Thanks a lot for this PR! This is very useful.
I added a few inline comments.

[RemiLehe]

I have updated the values according to this NIST page

Here is the Python script that I used in order to parse and re-format this data:

import re
from scipy.constants import m_e, m_u
import periodictable

# Extract the element names from the package `periodictable`
element_names = {}
for el in periodictable.elements:
    element_names[el.number] = el.name

# Read file (downloaded from
# https://physics.nist.gov/cgi-bin/Compositions/stand_alone.pl?ele=&ascii=ascii2&isotype=some
with open('./data.html') as f:
    text = f.read()

# Parse the file to extract the numbers
atomic_data = re.findall(r'Atomic Number = (.*)\nAtomic Symbol = (.*)\nMass Number = (.*)\nRelative Atomic Mass = (\d+.\d*).*\n.*\nStandard Atomic Weight = (.*)', text)

# Go through the isotopes and print the information in the right format.
already_printed_Z_avg = []

for line in atomic_data:
    Z = int(line[0])
    N = line[2]

    # Average property across isotopes
    if Z <= 10 or element_names[Z] in ["aluminium", "argon", "copper", "xenon", "gold"]:
        if Z not in already_printed_Z_avg:
            already_printed_Z_avg.append(Z)
            values = re.findall('\d+\.\d+', line[4])
            n_digits = len(values[0])
            m_avg = sum([ float(v) for v in values])/len(values)
            m_avg = str(m_avg)[:n_digits]
            print('{PhysicalSpecies::' + element_names[Z]
                  + ', Properties{\n     amrex::Real(' + str(m_avg)
                  +') * PhysConst::m_u,\n     amrex::Real(' + str(Z) + ') * PhysConst::q_e}},')

    # Properties specific to that isotope
    m = line[3]
    if Z <= 10:
        print('{PhysicalSpecies::' + element_names[Z] + N
              + ', Properties{\n     amrex::Real(' + str(m)
              +') * PhysConst::m_u,\n     amrex::Real(' + str(Z) + ') * PhysConst::q_e}},')

[RemiLehe]

Latest update:
The changes in this PR cause a few checksum changes (which is to be expected) but also causes the physics check of the automated test for the fusion module to fail (which is not really expected).
This will probably need to be investigated.

[NeilZaim]

Hi @RemiLehe.
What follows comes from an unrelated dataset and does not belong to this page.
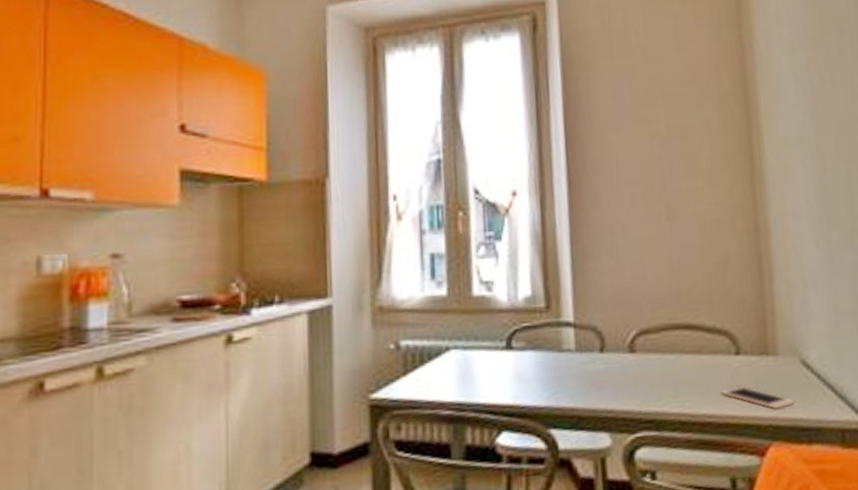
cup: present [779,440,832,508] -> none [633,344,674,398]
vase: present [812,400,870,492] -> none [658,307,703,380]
I've looked into the fusion test failing with this PR. Basically this is because the masses of helium and of boron11 have been changed (at the keV level, which is small but sufficient to trigger the CI test). There are a few places where this change needs to be taken into account:

• https://github.com/ECP-WarpX/WarpX/blob/542ef3c09b467974b5bd9d1e3b25a208e3296562/Source/Particles/Collision/BinaryCollision/NuclearFusion/ProtonBoronFusionInitializeMomentum.H#L84
  The alpha mass needs to be replaced here with PhysConst::m_u * 4.002602_prt. (it might be a good idea to pass the mass of the product species as an argument to this function rather than to redefine it here, but this can potentially be done in a separate PR)

• https://github.com/ECP-WarpX/WarpX/blob/542ef3c09b467974b5bd9d1e3b25a208e3296562/Examples/Modules/nuclear_fusion/inputs_3d#L35
  The boron mass needs to be replaced here with 11.00930536*m_u.

• https://github.com/ECP-WarpX/WarpX/blob/542ef3c09b467974b5bd9d1e3b25a208e3296562/Examples/Modules/nuclear_fusion/analysis_proton_boron_fusion.py#L69
  The boron mass needs to be replaced here with 11.00930536*scc.m_u.

• https://github.com/ECP-WarpX/WarpX/blob/542ef3c09b467974b5bd9d1e3b25a208e3296562/Examples/Modules/nuclear_fusion/analysis_proton_boron_fusion.py#L71
  The alpha mass needs to be replaced here with 4.002602*scc.m_u.

I have tested with these changes locally and the CI tests almost passed, I just needed to make one more small modification here:

https://github.com/ECP-WarpX/WarpX/blob/542ef3c09b467974b5bd9d1e3b25a208e3296562/Examples/Modules/nuclear_fusion/analysis_proton_boron_fusion.py#L384
I've replaced that line with return E_com_kin*(p_proton_sq>0.) (because of machine precision errors, that function was returning a small but negative number instead of 0 when p_proton_sq was 0, which made the test fail later on).

[RemiLehe]

@NeilZaim Thanks a lot for looking into this.
Do you want me to make the above-mentioned changes on this PR, or are you also able to push those changes here?

[NeilZaim]

@RemiLehe I don't think I have write access, so it's probably easier if you or @lucafedeli88 do the changes.

[RemiLehe]

OK, I have made the above-mentioned changes and have reset the benchmarks.